Like earthly relationships, we grow in our relationship with our heavenly Father through communication: listening to His Word and speaking with Him in prayer.
Why not then create an edition of the Bible specially-designed to help us pray? That’s exactly what Crossway attempted in the ESV Prayer Bible.
Prayer has been a topic on my heart for the last few years (and especially now that I’m working on a book on the subject), so I decided to pick up a copy of the ESV Prayer Bible.
- 400 prayers scattered throughout from writers and theologians throughout church history (including Luther, Calvin, Augustine, Saint Patrick, Spurgeon, Wesley, Jane Austen, Ann Judson, and George Whitefield), along with mini bios of each person featured and a bibliography of where the prayer comes from
- a paragraph-length introduction for each book of the Bible that focuses on the book’s contribution to the Bible’s teaching on prayer
- a comprehensive Scripture index that documents each prayer or reference to prayer in the Bible
Like most things put out by Crossway, it has a slick design and is a tactile pleasure in my hands. It’s the Bible my wife and I read from at night before bed. And while I appreciate all of the features the ESV Prayer Bible does contain, it seems like a missed opportunity.
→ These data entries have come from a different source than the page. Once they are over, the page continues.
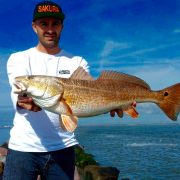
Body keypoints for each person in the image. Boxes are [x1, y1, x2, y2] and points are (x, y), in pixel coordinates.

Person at [4, 1, 134, 179]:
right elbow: (18, 94)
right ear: (34, 27)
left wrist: (117, 103)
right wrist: (23, 101)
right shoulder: (18, 58)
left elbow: (91, 95)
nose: (50, 29)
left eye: (55, 24)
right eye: (44, 24)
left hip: (63, 149)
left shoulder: (77, 61)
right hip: (23, 149)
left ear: (62, 27)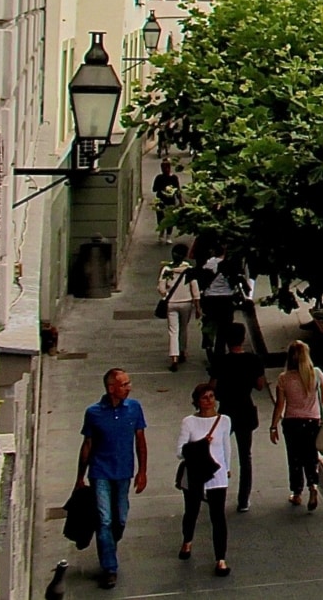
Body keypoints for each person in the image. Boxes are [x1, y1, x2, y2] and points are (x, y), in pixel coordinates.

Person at [78, 368, 148, 589]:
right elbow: (87, 445)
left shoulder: (134, 408)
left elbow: (140, 441)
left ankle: (108, 543)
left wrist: (142, 471)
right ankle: (109, 567)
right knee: (105, 519)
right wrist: (80, 477)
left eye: (128, 383)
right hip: (100, 472)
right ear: (111, 388)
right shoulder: (94, 413)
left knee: (120, 519)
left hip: (124, 472)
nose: (129, 387)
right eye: (124, 384)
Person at [176, 382, 234, 576]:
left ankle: (221, 558)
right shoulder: (189, 422)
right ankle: (187, 540)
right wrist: (201, 445)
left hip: (216, 473)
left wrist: (227, 468)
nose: (209, 401)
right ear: (197, 401)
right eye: (204, 397)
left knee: (218, 517)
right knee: (191, 511)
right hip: (195, 473)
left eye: (211, 396)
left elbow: (226, 446)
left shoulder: (224, 420)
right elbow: (180, 452)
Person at [270, 339, 323, 510]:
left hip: (292, 422)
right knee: (311, 456)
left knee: (295, 458)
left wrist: (273, 425)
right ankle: (313, 487)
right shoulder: (316, 374)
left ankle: (297, 492)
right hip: (312, 421)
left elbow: (280, 404)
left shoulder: (284, 379)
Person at [209, 323, 267, 511]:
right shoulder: (253, 360)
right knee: (245, 456)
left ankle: (215, 491)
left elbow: (213, 386)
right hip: (245, 408)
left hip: (225, 410)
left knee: (217, 453)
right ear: (243, 339)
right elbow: (259, 385)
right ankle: (244, 499)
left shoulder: (220, 361)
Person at [158, 243, 201, 371]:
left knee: (173, 331)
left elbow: (161, 288)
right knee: (183, 328)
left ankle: (174, 357)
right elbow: (195, 289)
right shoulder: (189, 269)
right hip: (186, 303)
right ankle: (182, 351)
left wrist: (166, 293)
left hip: (171, 303)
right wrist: (198, 307)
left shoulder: (167, 269)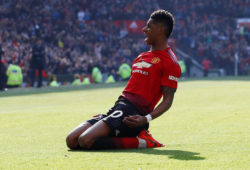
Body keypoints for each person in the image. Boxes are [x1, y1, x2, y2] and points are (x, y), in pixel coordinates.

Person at [66, 10, 181, 150]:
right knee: (71, 140)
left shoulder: (170, 62)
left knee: (85, 140)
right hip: (118, 108)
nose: (144, 29)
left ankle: (142, 141)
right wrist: (110, 115)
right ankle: (116, 127)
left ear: (161, 30)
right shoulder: (141, 57)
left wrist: (146, 119)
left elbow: (167, 101)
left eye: (149, 26)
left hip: (134, 114)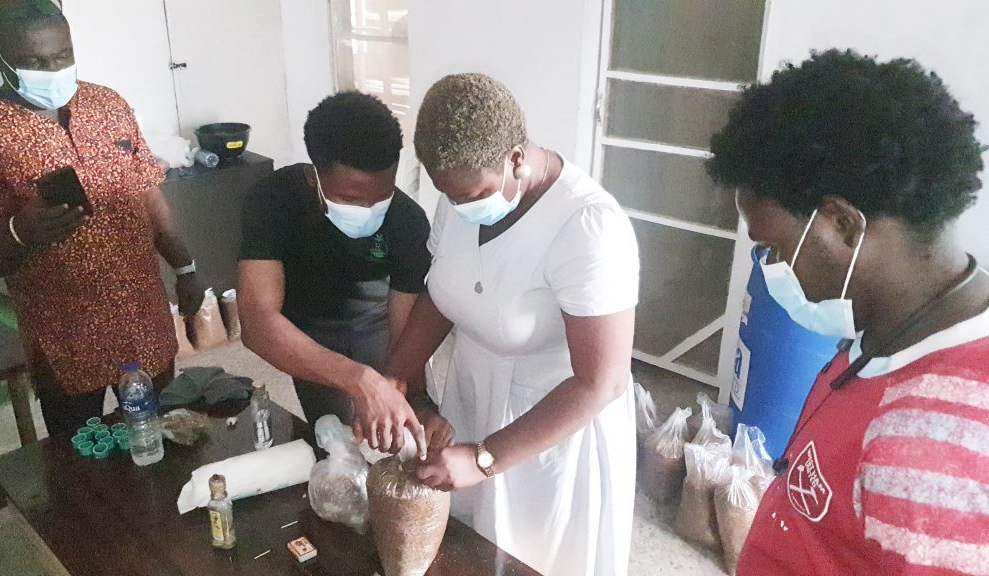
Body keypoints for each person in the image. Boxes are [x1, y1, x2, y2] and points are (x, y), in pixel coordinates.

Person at [707, 49, 989, 574]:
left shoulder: (938, 441)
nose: (771, 268)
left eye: (773, 247)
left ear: (842, 225)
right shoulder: (894, 326)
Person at [382, 73, 640, 576]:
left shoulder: (587, 227)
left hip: (549, 425)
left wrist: (484, 458)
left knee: (534, 554)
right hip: (473, 395)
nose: (459, 207)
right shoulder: (459, 197)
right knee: (470, 547)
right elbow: (443, 292)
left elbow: (602, 381)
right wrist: (396, 379)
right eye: (448, 195)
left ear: (516, 157)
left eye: (470, 194)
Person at [0, 0, 204, 436]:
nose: (54, 70)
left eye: (62, 56)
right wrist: (20, 232)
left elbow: (146, 192)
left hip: (141, 313)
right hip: (65, 339)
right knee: (80, 455)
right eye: (36, 62)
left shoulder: (107, 104)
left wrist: (184, 267)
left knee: (164, 434)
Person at [238, 91, 434, 453]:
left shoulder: (408, 221)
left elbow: (406, 330)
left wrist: (414, 398)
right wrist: (358, 380)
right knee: (331, 443)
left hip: (375, 327)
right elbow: (258, 323)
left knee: (400, 434)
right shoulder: (273, 200)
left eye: (383, 196)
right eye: (352, 199)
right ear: (315, 176)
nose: (370, 208)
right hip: (307, 333)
Prayer is such an important topic that the Bible says so much about and the Bible is the quintessential tool for shaping our prayers. What this edition of the Bible does contain is useful, but with more effort this edition could have been an unbelievable resource.
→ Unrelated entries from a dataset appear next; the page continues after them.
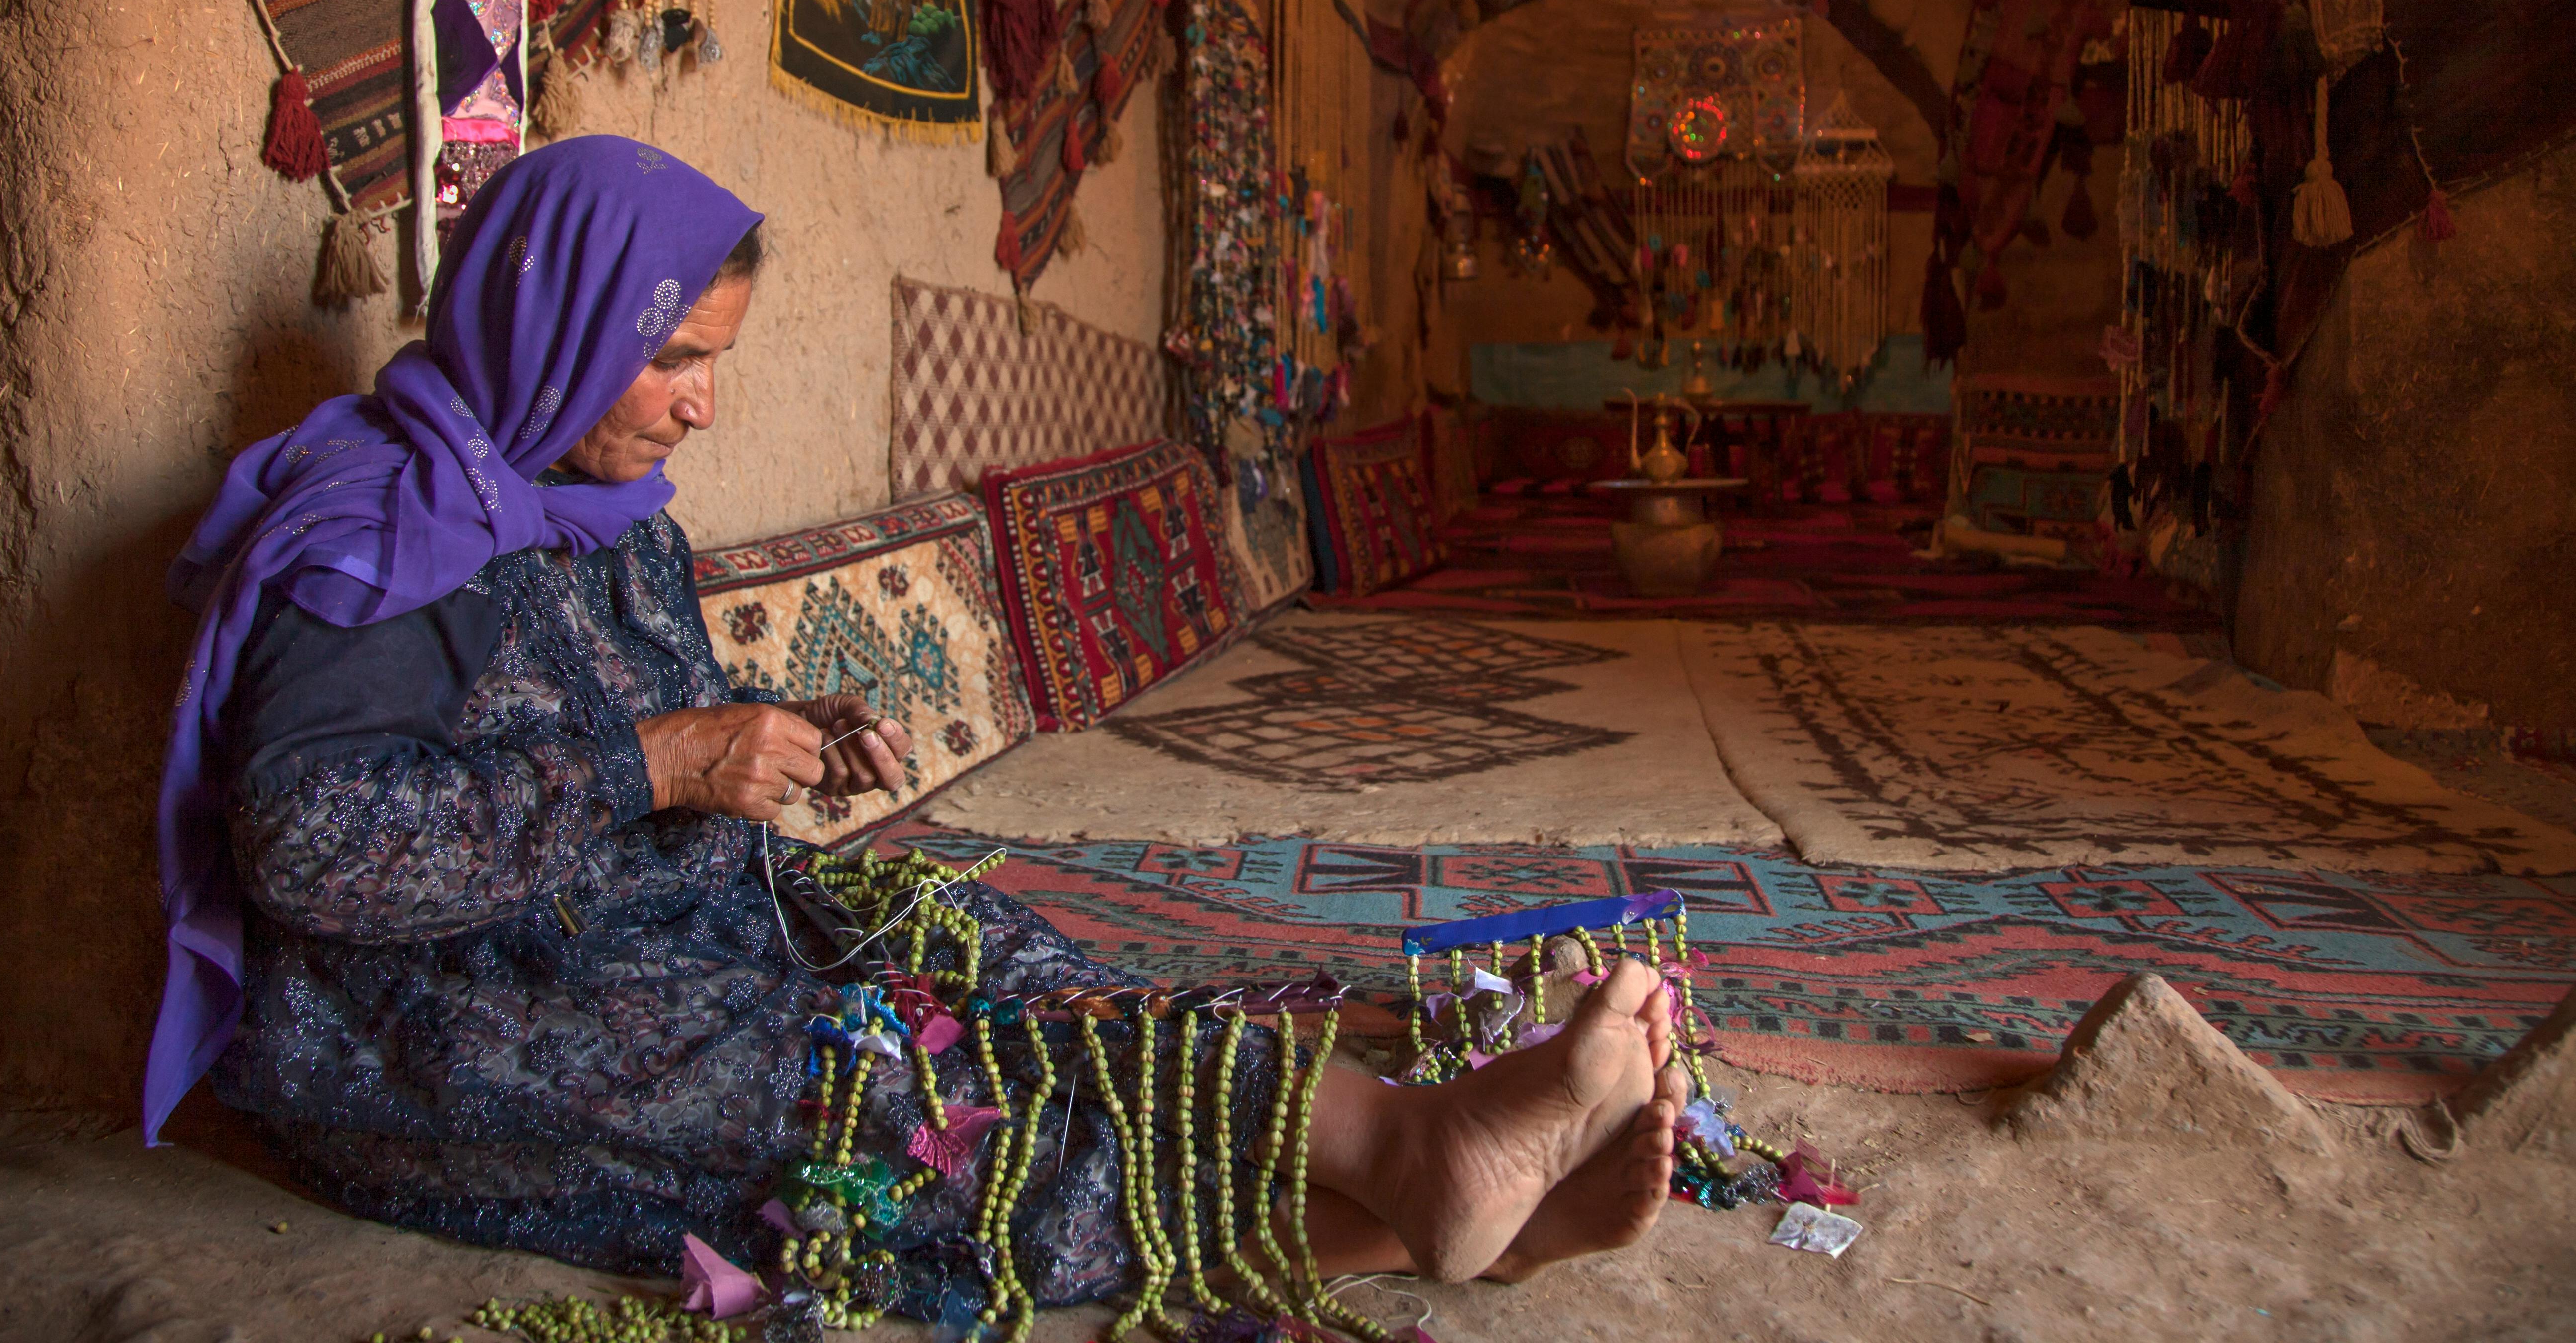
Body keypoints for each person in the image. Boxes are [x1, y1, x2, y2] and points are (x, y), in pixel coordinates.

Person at [144, 137, 1683, 1329]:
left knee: (984, 959)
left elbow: (627, 729)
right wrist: (668, 762)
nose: (702, 410)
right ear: (551, 323)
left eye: (716, 365)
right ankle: (1411, 1184)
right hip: (448, 1032)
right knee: (888, 1126)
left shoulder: (599, 507)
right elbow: (311, 847)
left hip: (647, 935)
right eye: (675, 359)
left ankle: (1410, 1166)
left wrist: (780, 735)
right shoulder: (373, 534)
Why didn’t editors include study notes and prayer pointers throughout, especially for important sections like Jesus’ teaching on prayer or the prayers of Paul or the intercessions of Moses? They could have included commentary and short prayers of reflection after each chapter of Scripture. Gathering essays on topics like “How to Pray the Psalms” or “Should We Pray the Imprecatory Psalms” or “A Biblical Theology of Prayer” or “An Introduction to Fasting and Prayer” would have made this an incredible resource. (I would love to edit something like that one day!) Instead, the main feature is random prayers scattered throughout. Perhaps I’m somewhat missing the point of this resource, and maybe my expectations on special edition Bibles is shaped too much by resources like the ESV Study Bible, which I consider one of the greatest resources in human history.
For what it is, the ESV Prayer Bible is a somewhat helpful resource and certainly provides more value than a standard Bible with no features. But oh, what this could have been!